The simulations revealed that there should be a burst of TDEs for the first 1-100 million years, depending on the exact simulation parameters. During this time period, the TDE rates greatly exceed that expected from two-body relaxation, which is what sets the rates of TDEs in single SMBH systems. However, if the stars near the black hole are not replenished after this period, either from star formation near the nucleus or some dynamical effects, then the rates of EKL-driven TDEs drop to less than those of two-body relaxation. This is highlighted in Figure 2, which shows the EKL-driven TDE rate as a function of time in these dynamical simulations. So, our best hope for catching TDEs around the smaller black hole in a binary pair is relatively quickly after it enters the binary.

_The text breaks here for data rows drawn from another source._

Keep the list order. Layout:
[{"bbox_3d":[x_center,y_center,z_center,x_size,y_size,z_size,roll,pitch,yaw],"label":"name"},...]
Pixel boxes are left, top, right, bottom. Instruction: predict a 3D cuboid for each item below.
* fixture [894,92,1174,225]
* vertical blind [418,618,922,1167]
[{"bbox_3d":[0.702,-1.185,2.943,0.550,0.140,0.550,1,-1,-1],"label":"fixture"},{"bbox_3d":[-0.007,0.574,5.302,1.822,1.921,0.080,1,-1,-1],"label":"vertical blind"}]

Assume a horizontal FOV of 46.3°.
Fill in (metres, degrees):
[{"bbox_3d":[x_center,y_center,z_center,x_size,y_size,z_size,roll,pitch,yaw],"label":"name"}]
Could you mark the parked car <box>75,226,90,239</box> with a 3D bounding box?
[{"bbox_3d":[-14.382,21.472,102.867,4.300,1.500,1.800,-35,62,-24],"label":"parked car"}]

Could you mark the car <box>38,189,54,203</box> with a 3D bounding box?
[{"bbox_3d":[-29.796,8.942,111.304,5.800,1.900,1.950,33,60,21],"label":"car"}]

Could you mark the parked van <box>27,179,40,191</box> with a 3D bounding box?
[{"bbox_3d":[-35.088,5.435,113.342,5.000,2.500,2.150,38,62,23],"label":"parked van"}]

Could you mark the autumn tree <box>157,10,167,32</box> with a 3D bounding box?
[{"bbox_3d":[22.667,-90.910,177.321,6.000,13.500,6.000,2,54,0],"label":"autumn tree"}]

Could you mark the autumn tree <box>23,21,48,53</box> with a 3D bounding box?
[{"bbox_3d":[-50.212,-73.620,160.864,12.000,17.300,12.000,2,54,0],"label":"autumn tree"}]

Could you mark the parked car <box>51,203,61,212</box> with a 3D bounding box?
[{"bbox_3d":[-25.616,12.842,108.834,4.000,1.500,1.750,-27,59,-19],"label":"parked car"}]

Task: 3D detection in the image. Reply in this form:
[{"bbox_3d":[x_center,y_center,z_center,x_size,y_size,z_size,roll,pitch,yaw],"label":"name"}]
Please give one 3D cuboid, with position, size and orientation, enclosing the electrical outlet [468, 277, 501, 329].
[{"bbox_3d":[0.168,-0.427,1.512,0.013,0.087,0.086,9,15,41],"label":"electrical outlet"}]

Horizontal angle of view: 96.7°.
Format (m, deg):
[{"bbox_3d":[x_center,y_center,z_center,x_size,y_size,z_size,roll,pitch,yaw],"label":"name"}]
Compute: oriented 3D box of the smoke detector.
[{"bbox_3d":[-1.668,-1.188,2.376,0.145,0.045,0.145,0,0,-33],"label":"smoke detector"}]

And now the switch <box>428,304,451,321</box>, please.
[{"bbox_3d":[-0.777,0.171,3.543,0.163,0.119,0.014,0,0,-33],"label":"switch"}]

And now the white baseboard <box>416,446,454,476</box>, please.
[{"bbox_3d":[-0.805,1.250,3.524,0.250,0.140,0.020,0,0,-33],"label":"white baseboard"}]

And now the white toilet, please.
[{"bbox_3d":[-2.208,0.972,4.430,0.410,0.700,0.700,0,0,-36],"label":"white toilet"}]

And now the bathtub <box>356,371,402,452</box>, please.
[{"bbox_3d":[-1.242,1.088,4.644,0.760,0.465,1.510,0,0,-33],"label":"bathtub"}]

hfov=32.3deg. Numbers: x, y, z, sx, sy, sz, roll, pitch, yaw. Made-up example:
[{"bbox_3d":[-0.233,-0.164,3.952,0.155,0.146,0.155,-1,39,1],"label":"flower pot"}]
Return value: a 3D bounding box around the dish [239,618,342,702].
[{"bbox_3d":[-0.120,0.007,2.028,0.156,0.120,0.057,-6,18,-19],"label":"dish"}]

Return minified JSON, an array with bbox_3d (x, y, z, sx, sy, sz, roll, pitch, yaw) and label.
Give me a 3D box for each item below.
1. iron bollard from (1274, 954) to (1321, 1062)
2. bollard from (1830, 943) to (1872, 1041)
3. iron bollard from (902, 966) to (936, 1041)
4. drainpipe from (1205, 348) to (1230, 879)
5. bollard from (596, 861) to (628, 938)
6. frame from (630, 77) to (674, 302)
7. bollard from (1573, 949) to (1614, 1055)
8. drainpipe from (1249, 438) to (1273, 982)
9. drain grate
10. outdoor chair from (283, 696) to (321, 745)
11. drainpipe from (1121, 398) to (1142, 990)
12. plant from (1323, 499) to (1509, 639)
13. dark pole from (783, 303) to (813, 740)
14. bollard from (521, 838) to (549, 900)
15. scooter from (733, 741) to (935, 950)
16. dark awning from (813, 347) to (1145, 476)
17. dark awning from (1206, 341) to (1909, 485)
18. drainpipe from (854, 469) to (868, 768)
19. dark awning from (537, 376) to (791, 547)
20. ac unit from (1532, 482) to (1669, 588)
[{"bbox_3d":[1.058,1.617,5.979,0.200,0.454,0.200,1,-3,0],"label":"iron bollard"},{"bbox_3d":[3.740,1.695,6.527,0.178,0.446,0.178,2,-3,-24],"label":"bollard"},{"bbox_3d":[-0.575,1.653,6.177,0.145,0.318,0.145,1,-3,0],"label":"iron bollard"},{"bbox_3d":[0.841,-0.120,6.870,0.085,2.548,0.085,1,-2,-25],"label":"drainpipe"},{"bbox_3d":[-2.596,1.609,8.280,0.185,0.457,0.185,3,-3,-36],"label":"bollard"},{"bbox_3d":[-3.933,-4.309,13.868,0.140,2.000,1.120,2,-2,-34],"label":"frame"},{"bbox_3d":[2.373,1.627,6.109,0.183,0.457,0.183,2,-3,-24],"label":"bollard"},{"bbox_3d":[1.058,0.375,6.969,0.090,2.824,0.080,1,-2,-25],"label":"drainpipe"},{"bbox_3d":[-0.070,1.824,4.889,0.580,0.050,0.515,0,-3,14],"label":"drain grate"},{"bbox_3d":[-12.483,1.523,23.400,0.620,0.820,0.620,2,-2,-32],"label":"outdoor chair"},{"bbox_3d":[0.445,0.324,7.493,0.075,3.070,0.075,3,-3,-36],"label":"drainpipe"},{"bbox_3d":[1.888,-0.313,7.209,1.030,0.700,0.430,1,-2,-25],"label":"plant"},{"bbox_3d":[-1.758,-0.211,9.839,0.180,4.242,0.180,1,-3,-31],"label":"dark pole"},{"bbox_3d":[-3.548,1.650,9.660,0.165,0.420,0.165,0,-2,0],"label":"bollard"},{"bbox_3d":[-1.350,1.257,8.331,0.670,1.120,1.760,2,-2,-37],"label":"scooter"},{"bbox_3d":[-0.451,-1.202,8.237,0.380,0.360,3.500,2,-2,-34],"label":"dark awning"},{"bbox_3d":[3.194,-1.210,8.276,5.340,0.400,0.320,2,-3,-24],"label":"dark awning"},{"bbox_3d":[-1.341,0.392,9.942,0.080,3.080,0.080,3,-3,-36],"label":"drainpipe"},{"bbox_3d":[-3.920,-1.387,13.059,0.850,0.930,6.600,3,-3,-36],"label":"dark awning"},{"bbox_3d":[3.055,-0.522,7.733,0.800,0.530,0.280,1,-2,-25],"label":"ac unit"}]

Finding SMBH Binaries with TDEs
To end, the authors leave us with a potential way to search for SMBH binaries using these TDEs. This method relies upon the fact that the two black holes in the binary will dominate two different observable properties. On one hand, the gravitational potential of the galactic nucleus where these two black holes reside will be dominated by the larger of the two black holes, meaning that host galaxy properties that scale with the galaxy’s central black hole mass will be set by this larger black hole. On the other hand, the light curve from a given TDE is set by the mass of the black hole that the star is accreting onto, which in this case is the smaller black hole. This means that if we see a TDE that seems to be coming from a small black hole, but is actually happening in a galaxy that’s far too big to host such a black hole, then there’s strong evidence that this could be a SMBH binary system! And so, while three may be a crowd, on its way out of the party, this unlucky star will actually shed some light on its black hole companions.